Ivan Picelj

(1924 in Okučani – 2011 in Zagabria, Croatia)

Ivan Picelj was a student at the Fine Arts Academy in Zagreb between 1943 and 1946. He abandoned his studies to begin experimental research that moved away from the impositions of the official art language. In 1951, together with architects Bernardo Bernardi, Zdravko Bregovac, Zvonimir Radić, Božidar Rašica, Vjenceslav Richter and Vladimir Zarahović, and painters Vlado Kristl and Aleksandar Srnec, Picelj founded the EXAT 51 group (Experimental Atelier 1951). This was the first Yugoslavian abstract art group, active during the first half of the 1950s in the then-dominant climate of socialist realism. The group played an important role in Croatian art; its program advocated the synthesis of all visual art, an idea inspired by the legacy of Russian constructivist avant-garde and Bauhaus experiences.

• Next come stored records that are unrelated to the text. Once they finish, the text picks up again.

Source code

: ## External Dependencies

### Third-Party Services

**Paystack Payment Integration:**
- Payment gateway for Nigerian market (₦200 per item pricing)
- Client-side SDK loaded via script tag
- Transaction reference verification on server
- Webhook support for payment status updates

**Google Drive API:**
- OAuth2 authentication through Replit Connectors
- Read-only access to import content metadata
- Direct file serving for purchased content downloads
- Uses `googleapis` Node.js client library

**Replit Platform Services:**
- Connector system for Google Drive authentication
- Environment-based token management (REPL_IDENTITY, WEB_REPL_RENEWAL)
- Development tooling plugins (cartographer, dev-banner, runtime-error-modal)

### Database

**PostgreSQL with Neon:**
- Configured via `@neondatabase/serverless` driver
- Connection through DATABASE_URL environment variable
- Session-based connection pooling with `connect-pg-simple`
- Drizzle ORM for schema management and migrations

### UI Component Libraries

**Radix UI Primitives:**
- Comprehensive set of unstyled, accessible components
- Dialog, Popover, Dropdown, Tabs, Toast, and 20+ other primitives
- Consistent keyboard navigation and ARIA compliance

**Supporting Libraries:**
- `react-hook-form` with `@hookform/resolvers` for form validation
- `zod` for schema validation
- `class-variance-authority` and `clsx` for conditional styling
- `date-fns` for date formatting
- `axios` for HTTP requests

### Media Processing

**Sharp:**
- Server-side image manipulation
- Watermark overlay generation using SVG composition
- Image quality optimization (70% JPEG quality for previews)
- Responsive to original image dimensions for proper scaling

In 1959, Picelj began a successful collaboration with the Denise René Gallery in Paris, as well as with international galleries such as Howard Wise in New York, Baruch Gallery in Chicago and Galleria del Cavallino in Venice. In the early sixties, he was one of the founders of the New Tendencies movement, which shared several central themes with Picelj’s work, covering for the group as the role of editor of the BIT international magazine, and for the designers of posters and publications that were linked to it. Since that time, Picelj has produced several limited-edition artists’ books, collaborating with Richter, Vasarely and Alviani amongst others. In 1962, he wrote the manifesto titled For Active Art, which clearly shows his inclination towards avant-garde thinking. His works have been exhibited in many renowned local and international institutions, and are included in several international museum collections, including the Museum of Modern Art in New York, the Victoria & Albert Museum in London, Centre Georges Pompidou in Paris and Boymans Museum in Rotterdam. Since 2012, the Museum of Contemporary Art in Zagreb has maintained a collection of Picelj’s work, as well as his archives and library. These formed an important gift from Anja Picelj-Kosak to the institution, contemporary art scholars and the public.